Data entries:
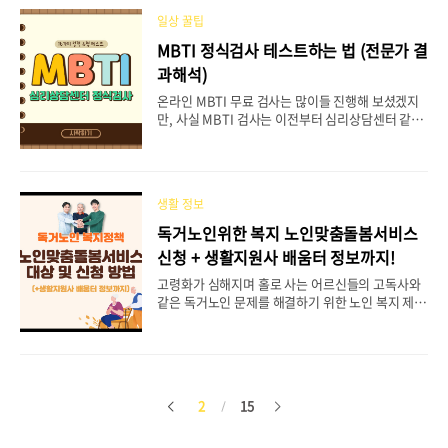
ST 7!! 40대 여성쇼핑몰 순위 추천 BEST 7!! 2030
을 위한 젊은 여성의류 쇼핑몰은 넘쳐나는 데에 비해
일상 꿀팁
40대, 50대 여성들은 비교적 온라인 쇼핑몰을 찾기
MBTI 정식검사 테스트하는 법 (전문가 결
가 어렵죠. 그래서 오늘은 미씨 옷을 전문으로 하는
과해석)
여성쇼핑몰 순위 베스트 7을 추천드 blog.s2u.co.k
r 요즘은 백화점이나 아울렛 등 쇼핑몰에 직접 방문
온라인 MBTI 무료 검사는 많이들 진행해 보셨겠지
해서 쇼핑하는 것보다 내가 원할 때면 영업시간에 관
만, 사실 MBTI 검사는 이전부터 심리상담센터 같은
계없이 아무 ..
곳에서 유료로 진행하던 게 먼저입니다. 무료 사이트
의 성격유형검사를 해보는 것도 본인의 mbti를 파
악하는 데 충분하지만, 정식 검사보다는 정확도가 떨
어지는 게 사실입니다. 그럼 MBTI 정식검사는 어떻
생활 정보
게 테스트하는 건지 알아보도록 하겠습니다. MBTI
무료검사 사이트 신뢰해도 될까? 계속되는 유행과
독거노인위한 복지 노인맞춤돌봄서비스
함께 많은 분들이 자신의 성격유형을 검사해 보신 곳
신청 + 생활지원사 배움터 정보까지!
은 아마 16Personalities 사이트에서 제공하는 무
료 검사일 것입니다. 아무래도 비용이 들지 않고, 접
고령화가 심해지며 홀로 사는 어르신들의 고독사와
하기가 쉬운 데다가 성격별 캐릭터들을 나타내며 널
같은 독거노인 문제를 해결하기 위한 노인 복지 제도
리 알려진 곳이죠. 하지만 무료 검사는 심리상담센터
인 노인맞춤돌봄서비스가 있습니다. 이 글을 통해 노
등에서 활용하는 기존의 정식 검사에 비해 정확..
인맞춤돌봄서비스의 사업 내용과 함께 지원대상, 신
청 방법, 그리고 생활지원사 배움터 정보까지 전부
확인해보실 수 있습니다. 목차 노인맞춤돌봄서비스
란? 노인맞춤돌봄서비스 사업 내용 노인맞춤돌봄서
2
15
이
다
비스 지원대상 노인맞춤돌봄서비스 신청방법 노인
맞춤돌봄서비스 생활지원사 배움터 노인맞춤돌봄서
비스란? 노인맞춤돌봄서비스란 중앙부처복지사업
...
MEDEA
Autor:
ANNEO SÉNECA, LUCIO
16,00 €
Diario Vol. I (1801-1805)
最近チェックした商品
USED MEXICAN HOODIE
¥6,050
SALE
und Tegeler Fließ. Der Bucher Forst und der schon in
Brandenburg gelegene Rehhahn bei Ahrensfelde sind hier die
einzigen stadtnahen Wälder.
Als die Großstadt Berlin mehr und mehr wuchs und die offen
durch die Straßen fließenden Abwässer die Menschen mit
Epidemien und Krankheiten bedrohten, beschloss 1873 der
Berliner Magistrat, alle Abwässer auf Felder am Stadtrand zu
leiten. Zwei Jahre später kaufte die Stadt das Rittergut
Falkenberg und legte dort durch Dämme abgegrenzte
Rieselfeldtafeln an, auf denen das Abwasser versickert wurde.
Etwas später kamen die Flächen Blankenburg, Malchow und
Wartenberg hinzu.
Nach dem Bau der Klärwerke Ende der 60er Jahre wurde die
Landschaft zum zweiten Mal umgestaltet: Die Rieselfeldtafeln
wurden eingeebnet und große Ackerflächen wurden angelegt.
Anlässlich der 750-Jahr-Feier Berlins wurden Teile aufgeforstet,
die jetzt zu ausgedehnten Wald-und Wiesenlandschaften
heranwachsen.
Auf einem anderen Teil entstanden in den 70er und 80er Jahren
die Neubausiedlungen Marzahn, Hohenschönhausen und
==
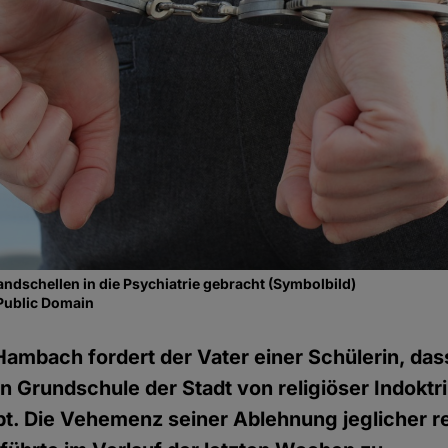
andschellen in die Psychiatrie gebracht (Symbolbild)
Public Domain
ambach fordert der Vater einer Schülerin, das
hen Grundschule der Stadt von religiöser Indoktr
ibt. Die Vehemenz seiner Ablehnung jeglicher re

## JOB ITEM
Copy the lines from the one containing "ST 7!! 40대 여성쇼핑몰 순위 추천 BEST 7!! 2030" up to and including the one containing "비스란? 노인맞춤돌봄서비스란 중앙부처복지사업", character for character.

## PROBLEM SOLUTION
ST 7!! 40대 여성쇼핑몰 순위 추천 BEST 7!! 2030
을 위한 젊은 여성의류 쇼핑몰은 넘쳐나는 데에 비해
일상 꿀팁
40대, 50대 여성들은 비교적 온라인 쇼핑몰을 찾기
MBTI 정식검사 테스트하는 법 (전문가 결
가 어렵죠. 그래서 오늘은 미씨 옷을 전문으로 하는
과해석)
여성쇼핑몰 순위 베스트 7을 추천드 blog.s2u.co.k
r 요즘은 백화점이나 아울렛 등 쇼핑몰에 직접 방문
온라인 MBTI 무료 검사는 많이들 진행해 보셨겠지
해서 쇼핑하는 것보다 내가 원할 때면 영업시간에 관
만, 사실 MBTI 검사는 이전부터 심리상담센터 같은
계없이 아무 ..
곳에서 유료로 진행하던 게 먼저입니다. 무료 사이트
의 성격유형검사를 해보는 것도 본인의 mbti를 파
악하는 데 충분하지만, 정식 검사보다는 정확도가 떨
어지는 게 사실입니다. 그럼 MBTI 정식검사는 어떻
생활 정보
게 테스트하는 건지 알아보도록 하겠습니다. MBTI
무료검사 사이트 신뢰해도 될까? 계속되는 유행과
독거노인위한 복지 노인맞춤돌봄서비스
함께 많은 분들이 자신의 성격유형을 검사해 보신 곳
신청 + 생활지원사 배움터 정보까지!
은 아마 16Personalities 사이트에서 제공하는 무
료 검사일 것입니다. 아무래도 비용이 들지 않고, 접
고령화가 심해지며 홀로 사는 어르신들의 고독사와
하기가 쉬운 데다가 성격별 캐릭터들을 나타내며 널
같은 독거노인 문제를 해결하기 위한 노인 복지 제도
리 알려진 곳이죠. 하지만 무료 검사는 심리상담센터
인 노인맞춤돌봄서비스가 있습니다. 이 글을 통해 노
등에서 활용하는 기존의 정식 검사에 비해 정확..
인맞춤돌봄서비스의 사업 내용과 함께 지원대상, 신
청 방법, 그리고 생활지원사 배움터 정보까지 전부
확인해보실 수 있습니다. 목차 노인맞춤돌봄서비스
란? 노인맞춤돌봄서비스 사업 내용 노인맞춤돌봄서
2
15
이
다
비스 지원대상 노인맞춤돌봄서비스 신청방법 노인
맞춤돌봄서비스 생활지원사 배움터 노인맞춤돌봄서
비스란? 노인맞춤돌봄서비스란 중앙부처복지사업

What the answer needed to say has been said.